Senator Floyd Morris, Minister of State in the Ministry of Labour and Social Security, has said that the Poor Relief Act, the existing legislation that governed the Jamaican social welfare system, had long outlived its purpose and would be revamped.
Cabinet has authorised the drafting of a National Assistance Act to replace the 117-year old law, the first draft of which has been circulated to key-stakeholders for discussion and recommendations.
At the first consultation held yesterday (Sept. 17) at the Courtleigh Hotel in Kingston, Senator Morrison expressed Government’s commitment to enacting new legislation, “to ensure that all our citizens, who fall within the poor and vulnerable categories, are adequately covered under the law.”
He added that the discussion was the first of many consultations to be carried out with the stakeholders, to hear their views on the new Bill.
According to the Senator, his Ministry has been given instructions to undertake the widest level of consultations to ensure that the views of all stakeholders would be adequately reflected in the final legislation.
After the consultations, the draft would be prepared for submission to the Cabinet and then taken to Parliament.

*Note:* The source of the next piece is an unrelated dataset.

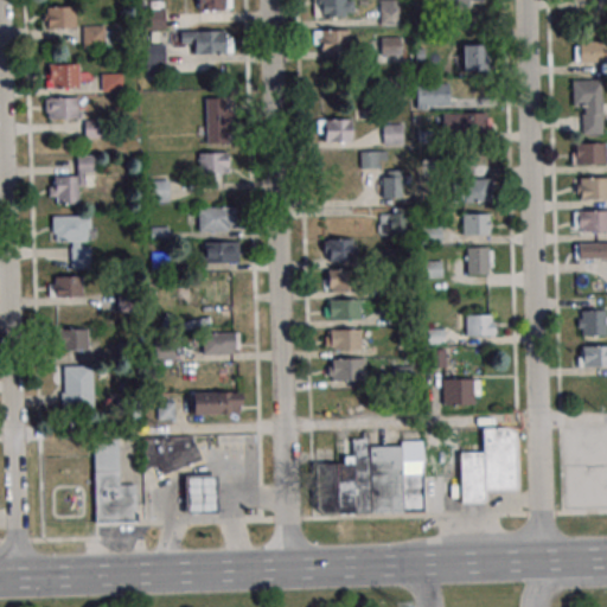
[(196,0),(196,11),(228,11),(228,0),(196,0)]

The legislation, he said, should be enacted by the end of the year.
There were various concerns raised by the stakeholders. Key among them was whether the National Assistance Board, which is to be set up as part of the reform process, would serve a regulatory, legislative or an operational role. In addition, several persons noted that the language of the Bill needed to be revised. They suggested that words such as ‘almshouse’ and ‘aged’ needed to be substituted.
Faith Innerarity, Director of Social Security, pointed out that the language Bill reflected the ideology of the colonial period in which the Poor Relief Act had been implemented, and assured that these would be changed.
In explaining the function of the Board, Mrs. Innerarity said, “we will have an advisory board with an operational unit in the Ministry of Labour and Social Security. The operational unit will be responsible for the implementation of programmes, while the advisory board will overlook these activities.”
Senator Morris suggested that a sub-committee would be chosen from the stakeholders who were present, to guide the overall modifications to the draft, so as to avoid additional errors and ambiguity in the final legislation.
Giving an update on the process to reform the Social Safety Net, Senator Morris said that the first phase of the restructuring, which was to last from 2006 to 2007, had an estimated cost of US$61 million. The Programme for Advancement Through Health and Education (PATH), which is also a component of the reform, is expected to cost US$78 million. Funding is being obtained in the form of loan and grant support from the Inter -American Development Bank and the World Bank.